▸ Directions
Word for word, restate the records that come next, omitting the images.

***** Entries provided

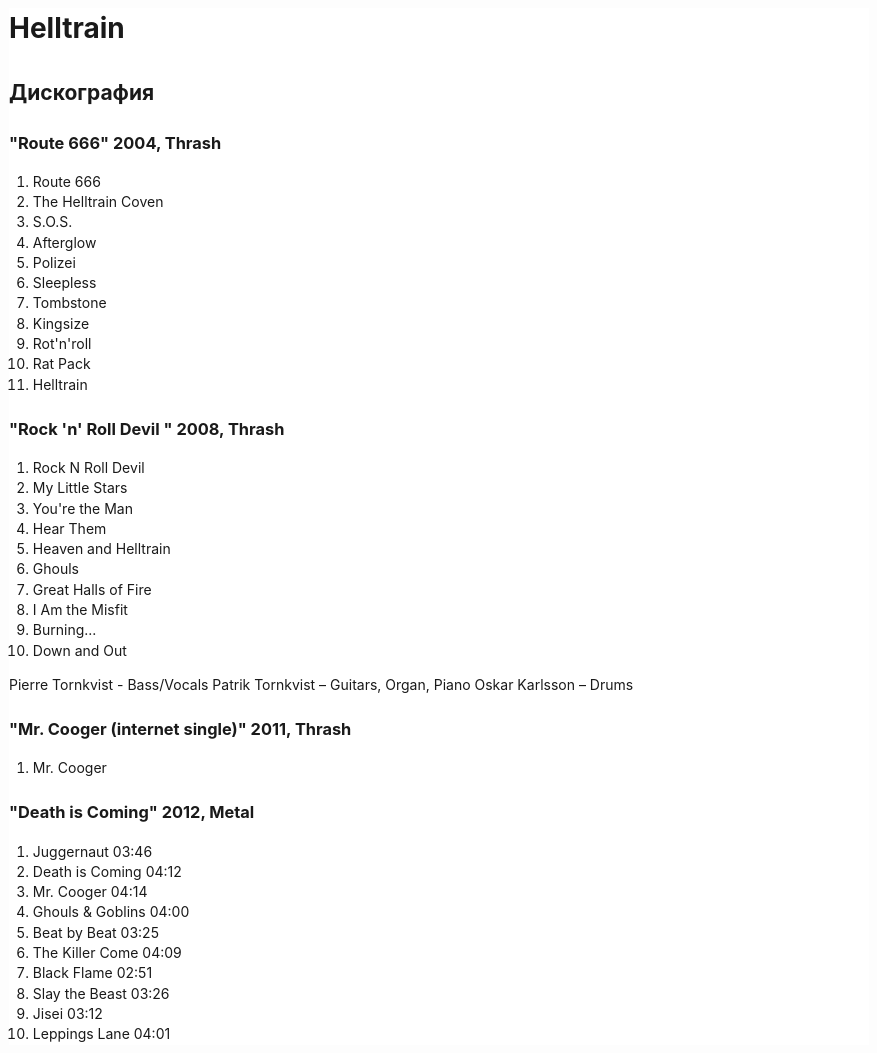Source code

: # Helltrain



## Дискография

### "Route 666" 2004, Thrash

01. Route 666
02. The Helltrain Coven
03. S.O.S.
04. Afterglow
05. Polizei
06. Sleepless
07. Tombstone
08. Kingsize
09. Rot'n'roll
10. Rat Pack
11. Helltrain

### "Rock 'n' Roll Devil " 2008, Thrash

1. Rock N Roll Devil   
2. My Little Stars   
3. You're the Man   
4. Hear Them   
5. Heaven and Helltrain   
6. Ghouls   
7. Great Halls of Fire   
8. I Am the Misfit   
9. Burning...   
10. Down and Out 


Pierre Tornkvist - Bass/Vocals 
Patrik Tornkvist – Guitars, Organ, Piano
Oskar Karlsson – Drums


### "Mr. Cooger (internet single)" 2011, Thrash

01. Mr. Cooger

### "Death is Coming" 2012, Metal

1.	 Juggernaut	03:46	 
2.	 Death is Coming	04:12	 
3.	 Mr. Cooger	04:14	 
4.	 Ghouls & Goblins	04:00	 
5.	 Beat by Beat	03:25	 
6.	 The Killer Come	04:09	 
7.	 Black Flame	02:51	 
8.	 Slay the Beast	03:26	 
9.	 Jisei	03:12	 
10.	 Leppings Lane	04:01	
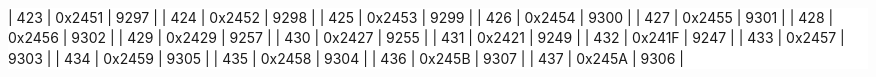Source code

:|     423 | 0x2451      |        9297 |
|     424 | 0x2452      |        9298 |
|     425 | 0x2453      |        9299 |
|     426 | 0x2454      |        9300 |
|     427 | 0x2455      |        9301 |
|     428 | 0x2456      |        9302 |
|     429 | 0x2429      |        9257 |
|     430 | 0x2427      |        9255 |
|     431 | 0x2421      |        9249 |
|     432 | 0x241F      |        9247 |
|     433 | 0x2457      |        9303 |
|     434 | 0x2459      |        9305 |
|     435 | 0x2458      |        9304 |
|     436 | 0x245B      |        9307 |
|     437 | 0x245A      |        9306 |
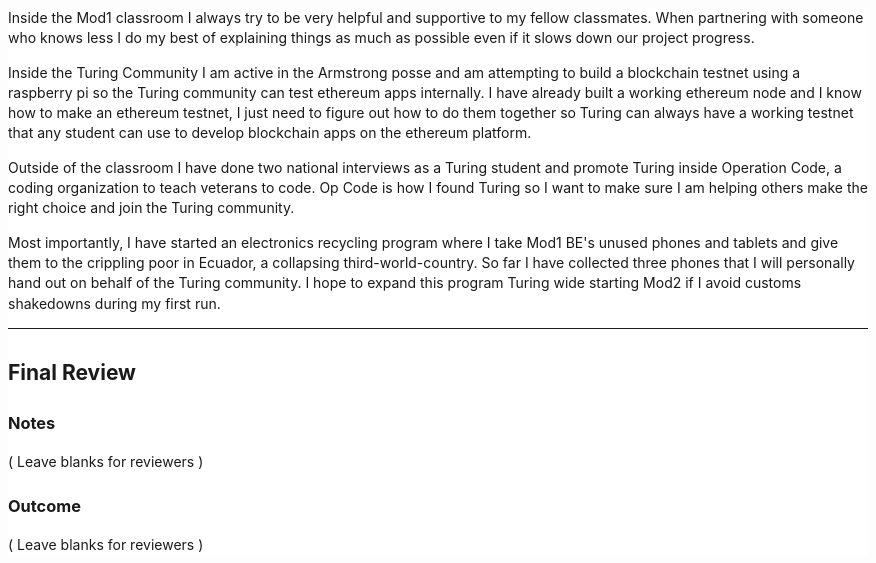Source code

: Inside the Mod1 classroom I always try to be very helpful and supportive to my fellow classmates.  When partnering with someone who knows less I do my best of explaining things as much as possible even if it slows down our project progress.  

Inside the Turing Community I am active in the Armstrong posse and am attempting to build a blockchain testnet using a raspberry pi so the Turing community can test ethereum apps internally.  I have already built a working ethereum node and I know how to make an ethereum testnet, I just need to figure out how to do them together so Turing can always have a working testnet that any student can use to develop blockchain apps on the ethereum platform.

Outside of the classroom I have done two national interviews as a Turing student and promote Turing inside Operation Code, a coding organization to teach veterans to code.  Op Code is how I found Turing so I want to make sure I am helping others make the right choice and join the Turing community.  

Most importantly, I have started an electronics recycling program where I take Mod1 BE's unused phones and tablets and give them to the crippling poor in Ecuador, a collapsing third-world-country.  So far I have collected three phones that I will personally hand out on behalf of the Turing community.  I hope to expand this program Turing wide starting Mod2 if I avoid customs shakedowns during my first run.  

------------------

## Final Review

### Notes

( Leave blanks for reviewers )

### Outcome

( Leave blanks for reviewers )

**********

▸ Result of this task
Source code

: # Helltrain



## Дискография

### "Route 666" 2004, Thrash

01. Route 666
02. The Helltrain Coven
03. S.O.S.
04. Afterglow
05. Polizei
06. Sleepless
07. Tombstone
08. Kingsize
09. Rot'n'roll
10. Rat Pack
11. Helltrain

### "Rock 'n' Roll Devil " 2008, Thrash

1. Rock N Roll Devil   
2. My Little Stars   
3. You're the Man   
4. Hear Them   
5. Heaven and Helltrain   
6. Ghouls   
7. Great Halls of Fire   
8. I Am the Misfit   
9. Burning...   
10. Down and Out 


Pierre Tornkvist - Bass/Vocals 
Patrik Tornkvist – Guitars, Organ, Piano
Oskar Karlsson – Drums


### "Mr. Cooger (internet single)" 2011, Thrash

01. Mr. Cooger

### "Death is Coming" 2012, Metal

1.	 Juggernaut	03:46	 
2.	 Death is Coming	04:12	 
3.	 Mr. Cooger	04:14	 
4.	 Ghouls & Goblins	04:00	 
5.	 Beat by Beat	03:25	 
6.	 The Killer Come	04:09	 
7.	 Black Flame	02:51	 
8.	 Slay the Beast	03:26	 
9.	 Jisei	03:12	 
10.	 Leppings Lane	04:01	
Source code

:|     423 | 0x2451      |        9297 |
|     424 | 0x2452      |        9298 |
|     425 | 0x2453      |        9299 |
|     426 | 0x2454      |        9300 |
|     427 | 0x2455      |        9301 |
|     428 | 0x2456      |        9302 |
|     429 | 0x2429      |        9257 |
|     430 | 0x2427      |        9255 |
|     431 | 0x2421      |        9249 |
|     432 | 0x241F      |        9247 |
|     433 | 0x2457      |        9303 |
|     434 | 0x2459      |        9305 |
|     435 | 0x2458      |        9304 |
|     436 | 0x245B      |        9307 |
|     437 | 0x245A      |        9306 |
Source code

: Inside the Mod1 classroom I always try to be very helpful and supportive to my fellow classmates.  When partnering with someone who knows less I do my best of explaining things as much as possible even if it slows down our project progress.  

Inside the Turing Community I am active in the Armstrong posse and am attempting to build a blockchain testnet using a raspberry pi so the Turing community can test ethereum apps internally.  I have already built a working ethereum node and I know how to make an ethereum testnet, I just need to figure out how to do them together so Turing can always have a working testnet that any student can use to develop blockchain apps on the ethereum platform.

Outside of the classroom I have done two national interviews as a Turing student and promote Turing inside Operation Code, a coding organization to teach veterans to code.  Op Code is how I found Turing so I want to make sure I am helping others make the right choice and join the Turing community.  

Most importantly, I have started an electronics recycling program where I take Mod1 BE's unused phones and tablets and give them to the crippling poor in Ecuador, a collapsing third-world-country.  So far I have collected three phones that I will personally hand out on behalf of the Turing community.  I hope to expand this program Turing wide starting Mod2 if I avoid customs shakedowns during my first run.  

------------------

## Final Review

### Notes

( Leave blanks for reviewers )

### Outcome

( Leave blanks for reviewers )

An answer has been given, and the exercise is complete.